Page segmentation data
▼
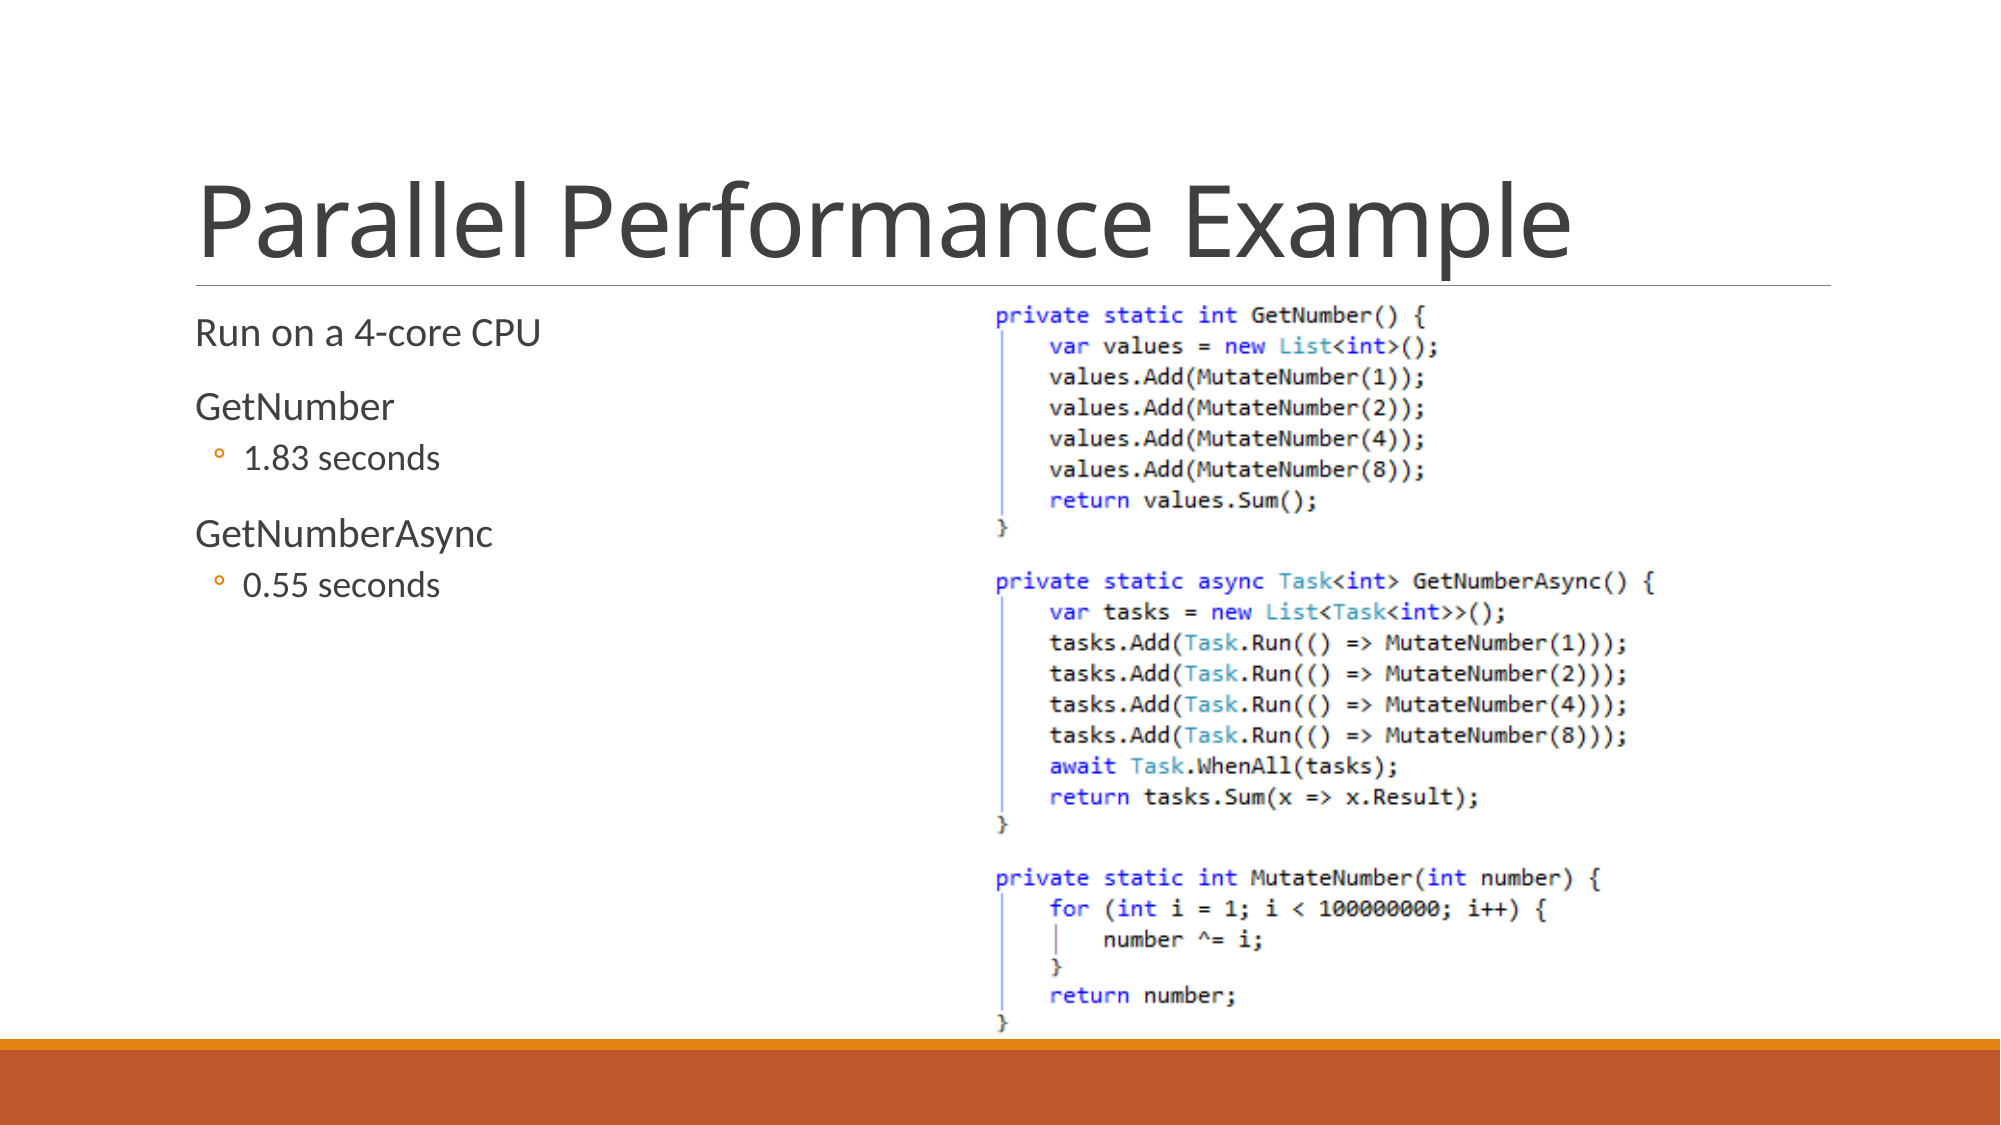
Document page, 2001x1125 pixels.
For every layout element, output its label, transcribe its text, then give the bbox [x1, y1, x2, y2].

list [989, 302, 1660, 1038]
title Parallel Performance Example [180, 47, 1830, 285]
list Run on a 4-core CPU GetNumber 1.83 seconds GetNumberAsync 0.55 seconds [180, 302, 988, 963]
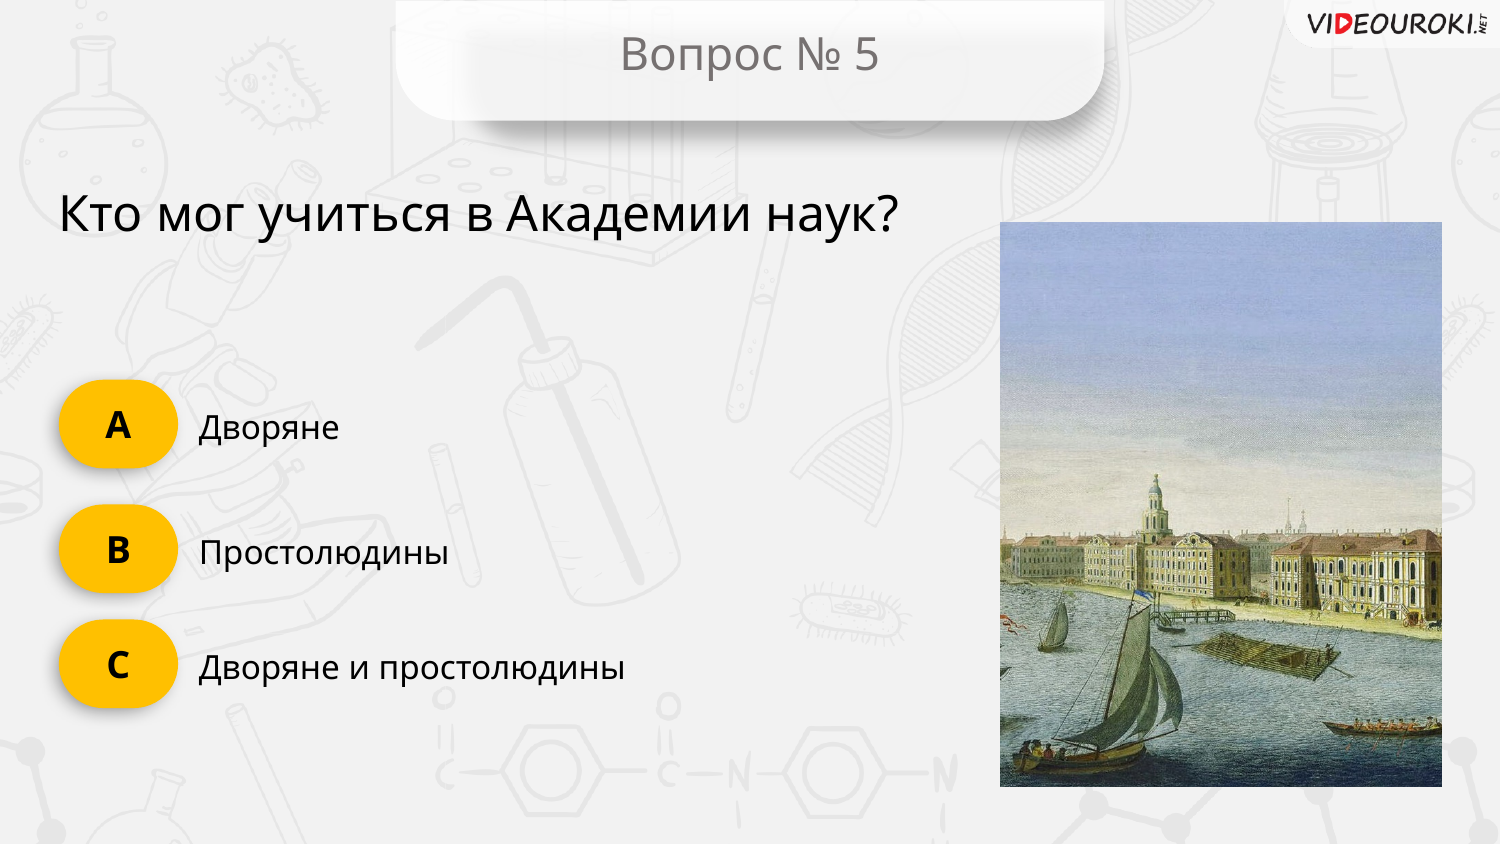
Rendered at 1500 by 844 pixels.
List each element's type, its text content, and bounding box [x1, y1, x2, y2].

text_box А [57, 378, 180, 470]
text_box Дворяне [178, 403, 721, 447]
text_box Простолюдины [178, 528, 721, 571]
picture [0, 0, 1500, 844]
text_box Кто мог учиться в Академии наук? [58, 172, 924, 242]
text_box Дворяне и простолюдины [178, 643, 721, 686]
text_box Вопрос № 5 [604, 17, 896, 88]
text_box B [57, 503, 180, 595]
text_box [394, 0, 1106, 122]
text_box C [57, 618, 180, 710]
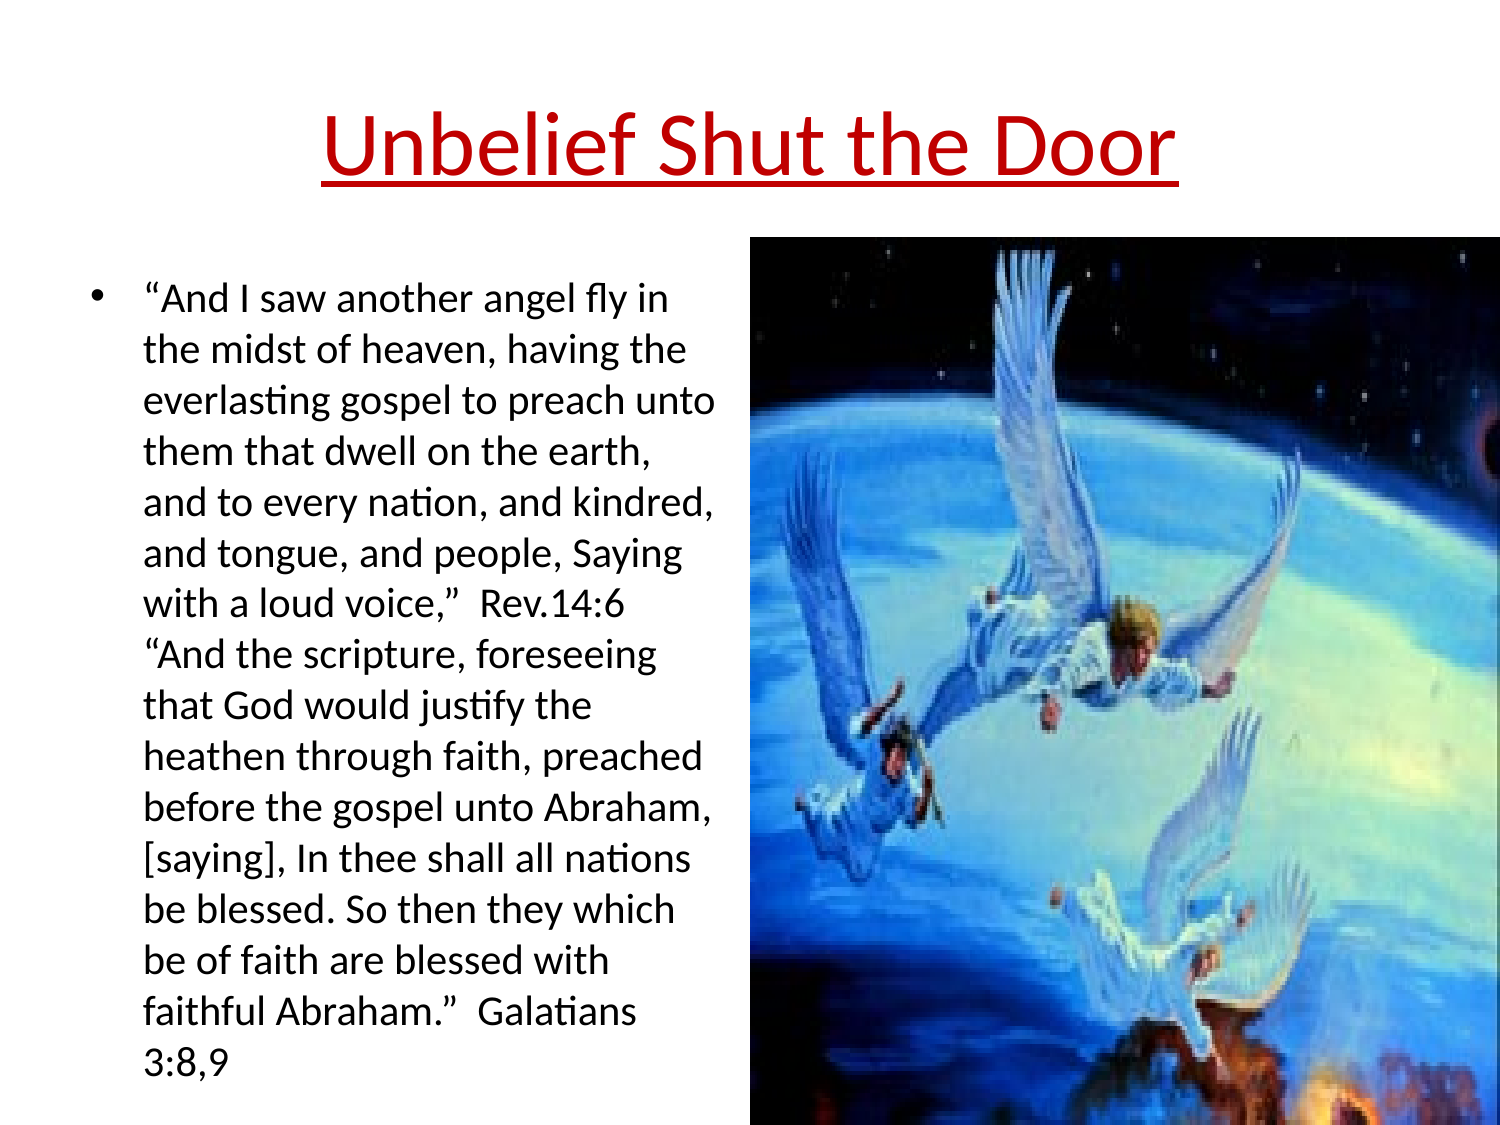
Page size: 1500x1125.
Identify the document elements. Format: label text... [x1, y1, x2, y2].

title Unbelief Shut the Door [75, 45, 1425, 233]
list “And I saw another angel fly in the midst of heaven, having the everlasting gospel to preach unto them that dwell on the earth, and to every nation, and kindred, and tongue, and people, Saying with a loud voice,” Rev.14:6 “And the scripture, foreseeing that God would justify the heathen through faith, preached before the gospel unto Abraham, [saying], In thee shall all nations be blessed. So then they which be of faith are blessed with faithful Abraham.” Galatians 3:8,9 [75, 262, 738, 1125]
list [749, 237, 1500, 1125]
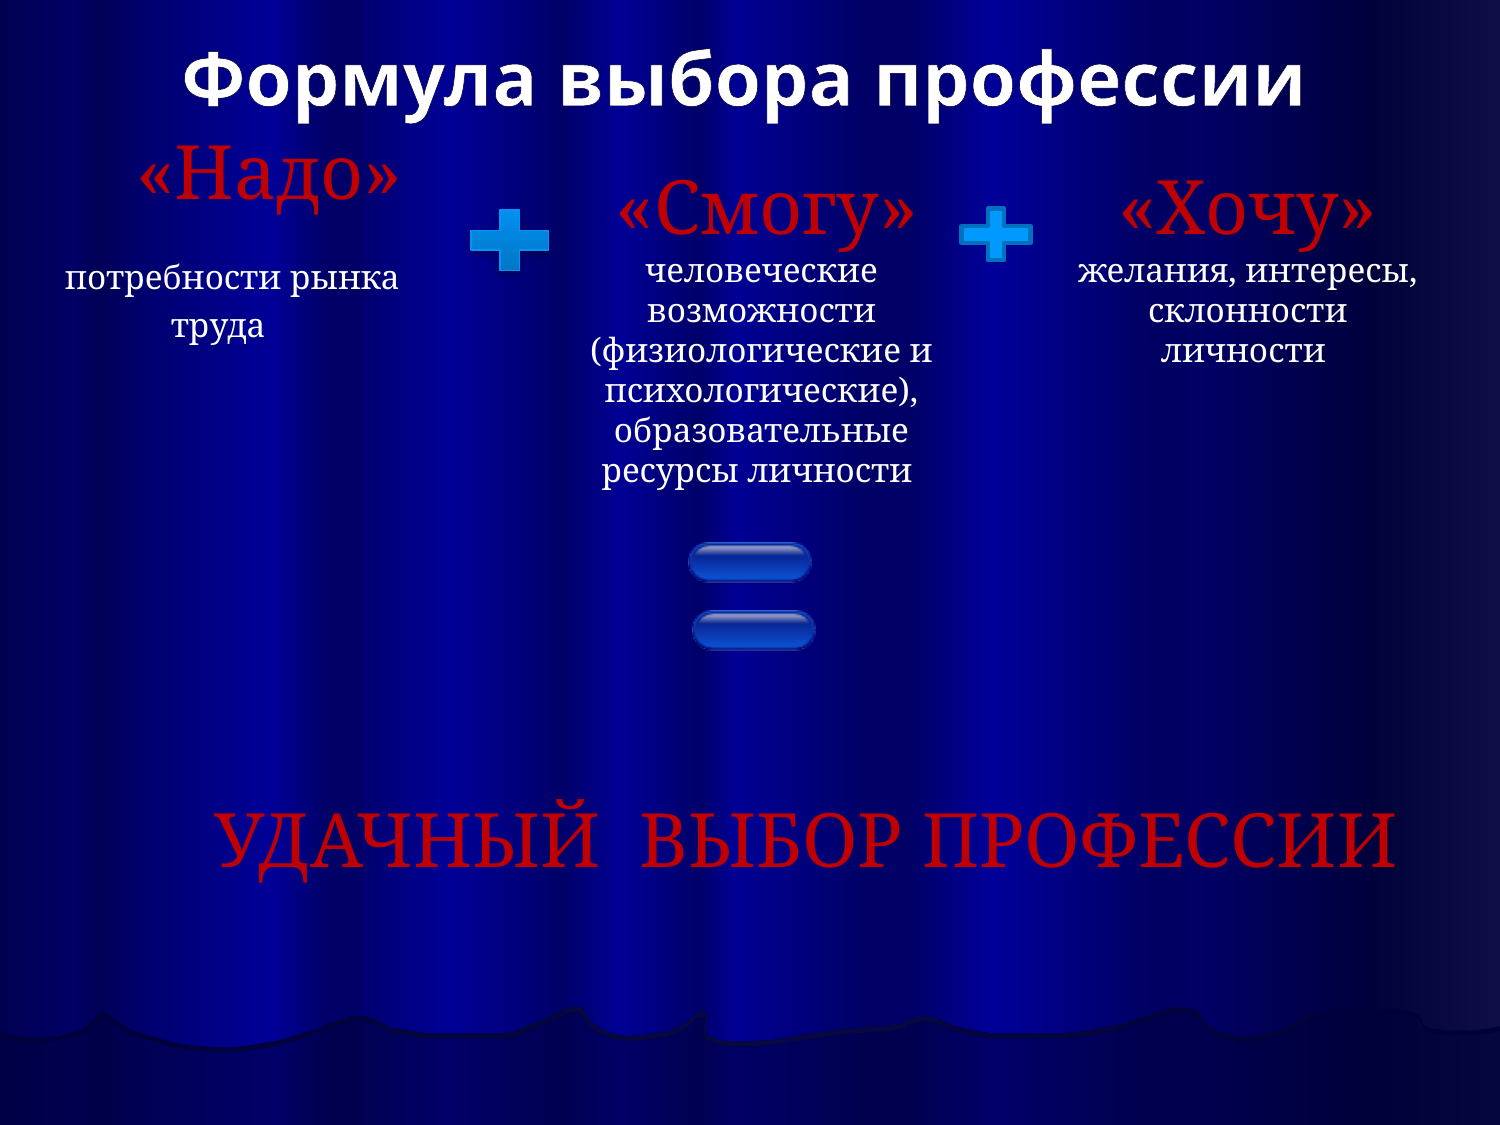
▲
Task
Skip the pictures and retype exactly the lines from the one that contains "List each element's" to the last line of the records.

Completed exercise
List each element's type, its text content, and bounding box [x1, y1, x2, y2].

text_box А [57, 378, 180, 470]
text_box Дворяне [178, 403, 721, 447]
text_box Простолюдины [178, 528, 721, 571]
picture [0, 0, 1500, 844]
text_box Кто мог учиться в Академии наук? [58, 172, 924, 242]
text_box Дворяне и простолюдины [178, 643, 721, 686]
text_box Вопрос № 5 [604, 17, 896, 88]
text_box B [57, 503, 180, 595]
text_box [394, 0, 1106, 122]
text_box C [57, 618, 180, 710]
Page size: 1500x1125.
Identify the document elements. Format: label text... [x1, y1, x2, y2].

title Unbelief Shut the Door [75, 45, 1425, 233]
list “And I saw another angel fly in the midst of heaven, having the everlasting gospel to preach unto them that dwell on the earth, and to every nation, and kindred, and tongue, and people, Saying with a loud voice,” Rev.14:6 “And the scripture, foreseeing that God would justify the heathen through faith, preached before the gospel unto Abraham, [saying], In thee shall all nations be blessed. So then they which be of faith are blessed with faithful Abraham.” Galatians 3:8,9 [75, 262, 738, 1125]
list [749, 237, 1500, 1125]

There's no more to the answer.